Kafka is a message queue system. You write consumers and producers for Kafka. There are existing ones from the community and certified ones from partners. Producers read data from a source and publish it to a Kafka queue. Consumers read data a Kafka queue and write it to a destination.
I got the feeling that your solution architect is thinking of getting the data from the source that is feeding the data into DB2. I don't know what the source is but I'll use the typical twitter example. I would have a Kafka Twitter producer to get tweets from the twitter firehouse api and publish them a Kafka queue. I would then have a Spark Streaming consumer to take those tweet messages and feed them into my Spark app to filter all hashtags and aggregate top ten and bottem ten by language.
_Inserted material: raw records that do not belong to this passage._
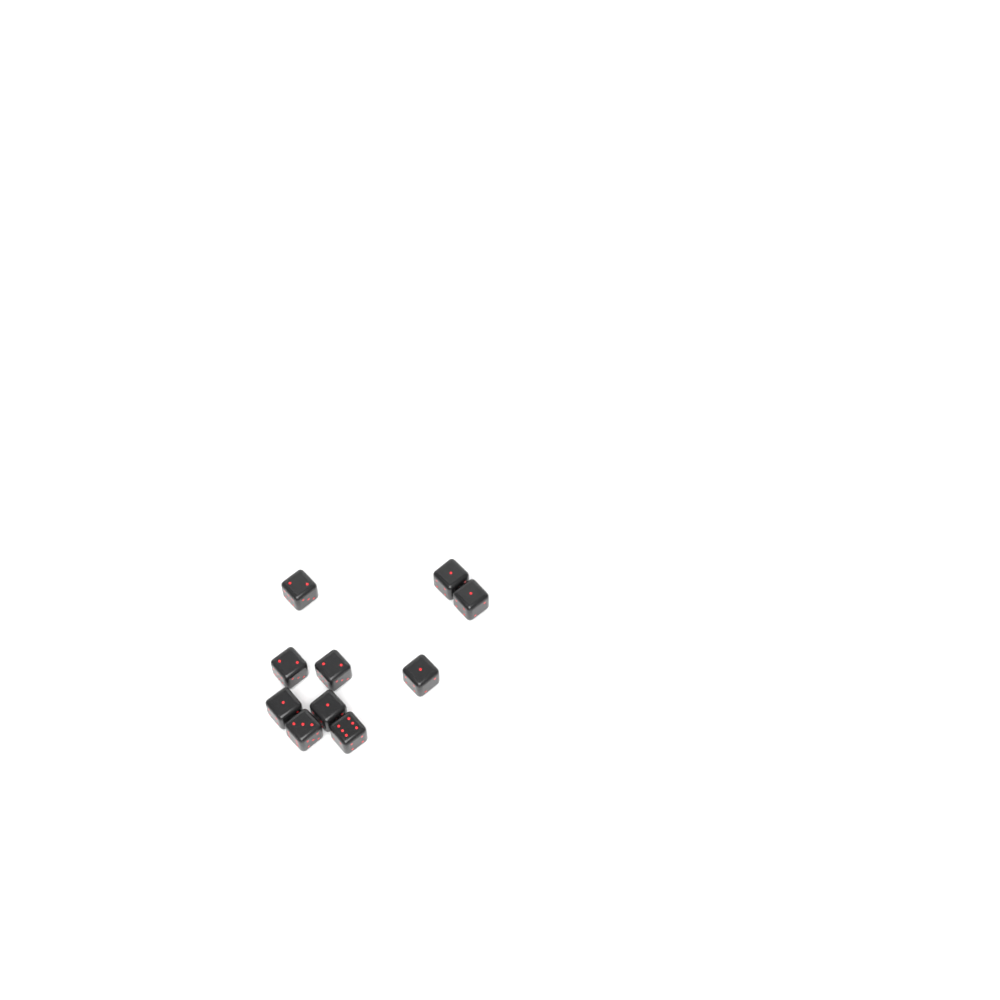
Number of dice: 10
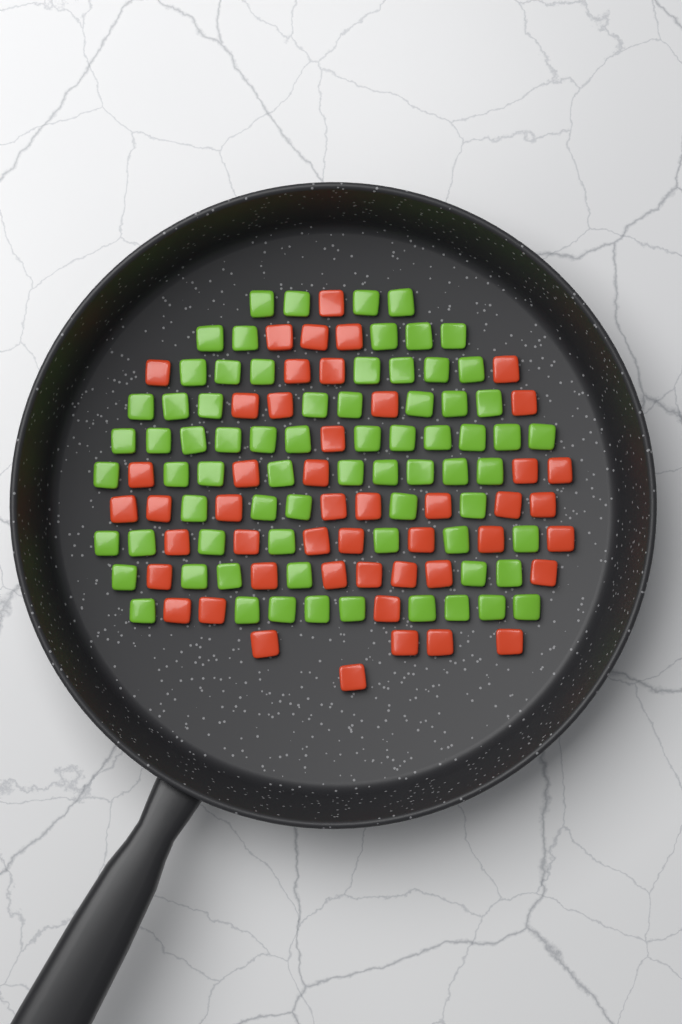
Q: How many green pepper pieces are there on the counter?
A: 72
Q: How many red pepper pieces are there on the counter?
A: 48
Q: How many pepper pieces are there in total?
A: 120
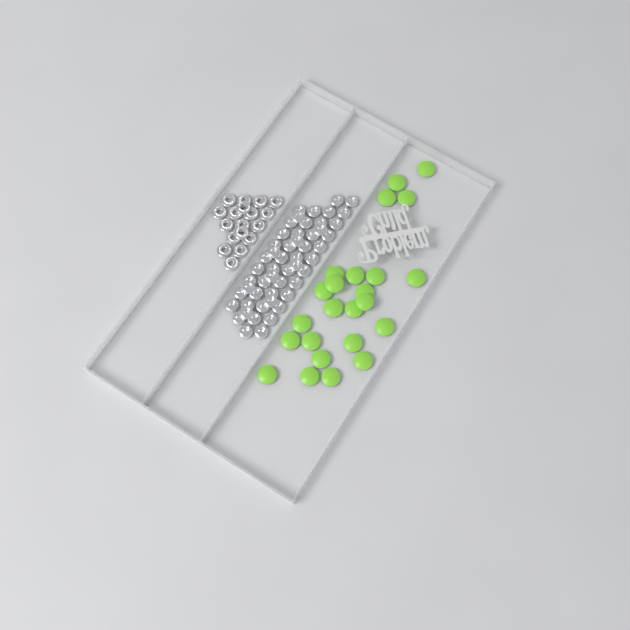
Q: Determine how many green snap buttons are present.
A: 24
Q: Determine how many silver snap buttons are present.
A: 52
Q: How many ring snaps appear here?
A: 18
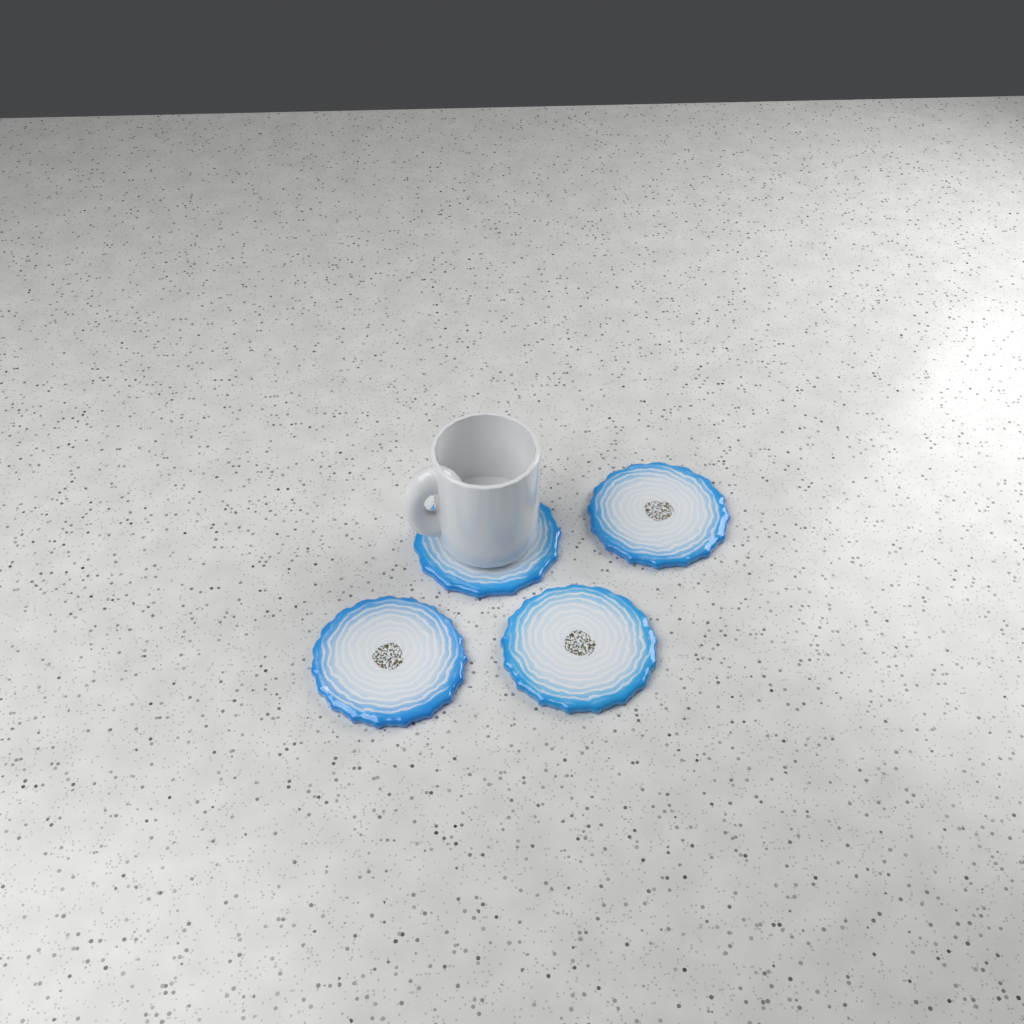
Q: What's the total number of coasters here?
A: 4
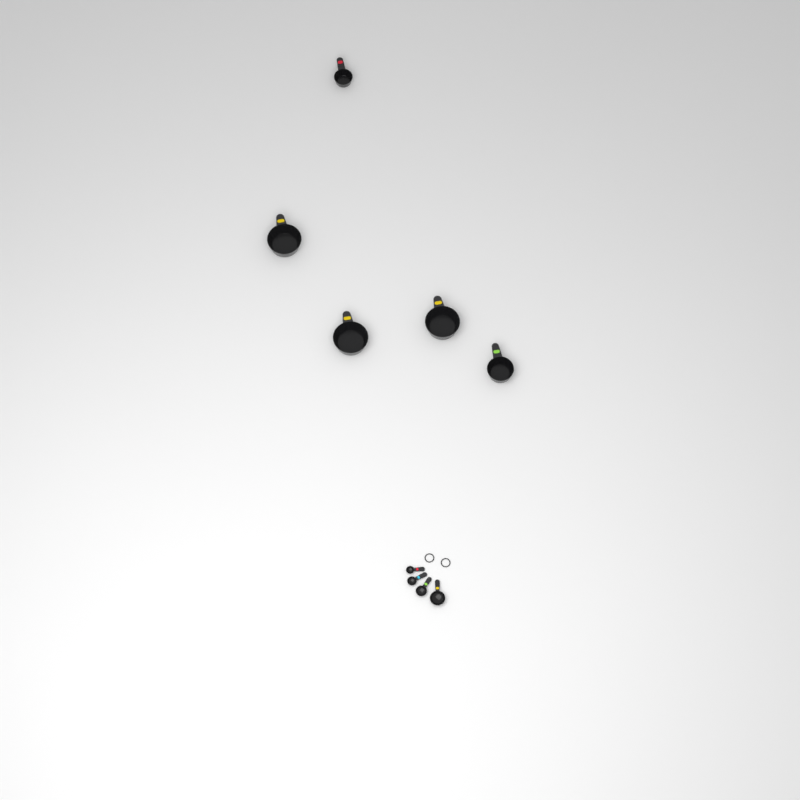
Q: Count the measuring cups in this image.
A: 5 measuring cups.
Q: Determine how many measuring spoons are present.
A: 4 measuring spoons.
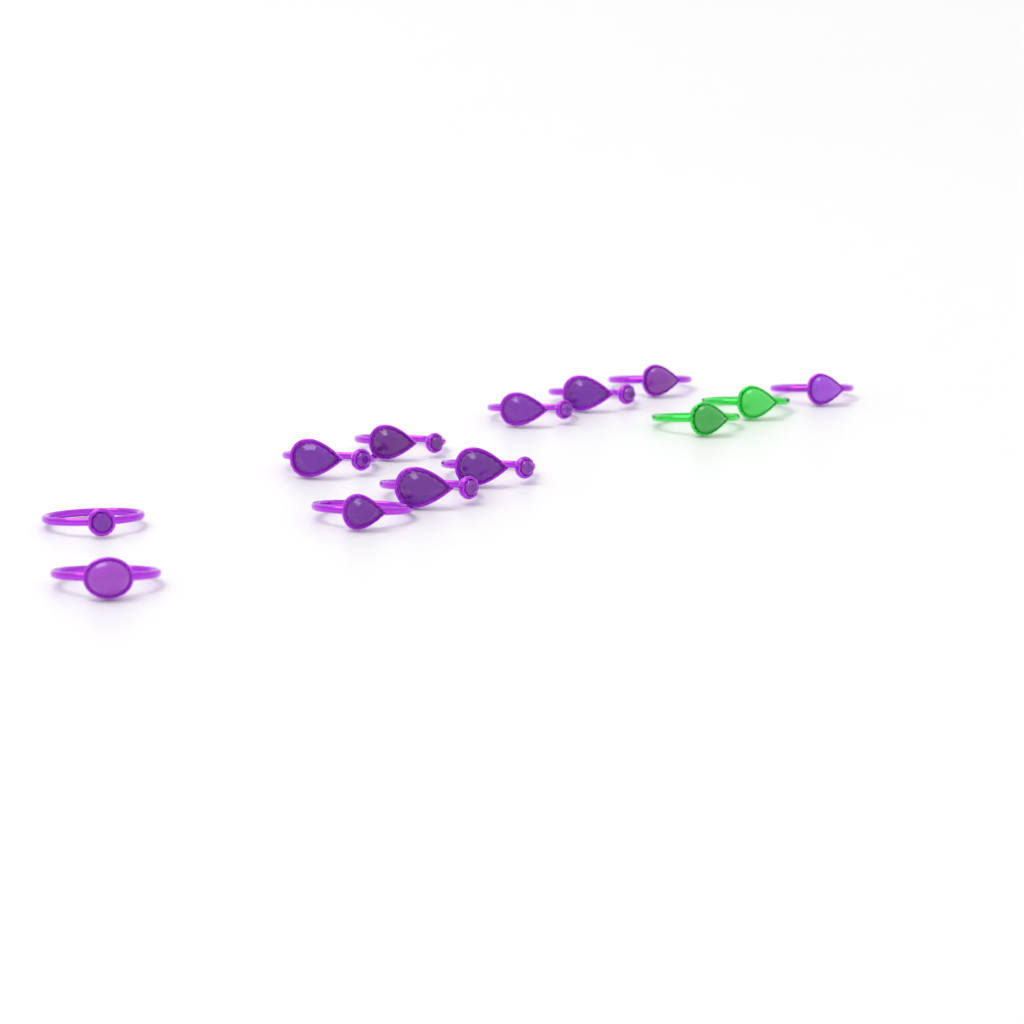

There are no tables in Kafka. Structure Streams (the new name for Spark Streaming) does have the DataFrame api so you can work on the data in a table format and SQL queries can be used in the app. But both require building applications in the choice of language; not SQL/HQL.
I couldn't recommend a better solution without going down the path of being your solution architect. If you come up with additional questions open new topics and ask them. Invite your solution architect to join this community. If you want and can divulge information like data source(s), data type(s), data format(s), usage patterns, etc. I can point you in a direction.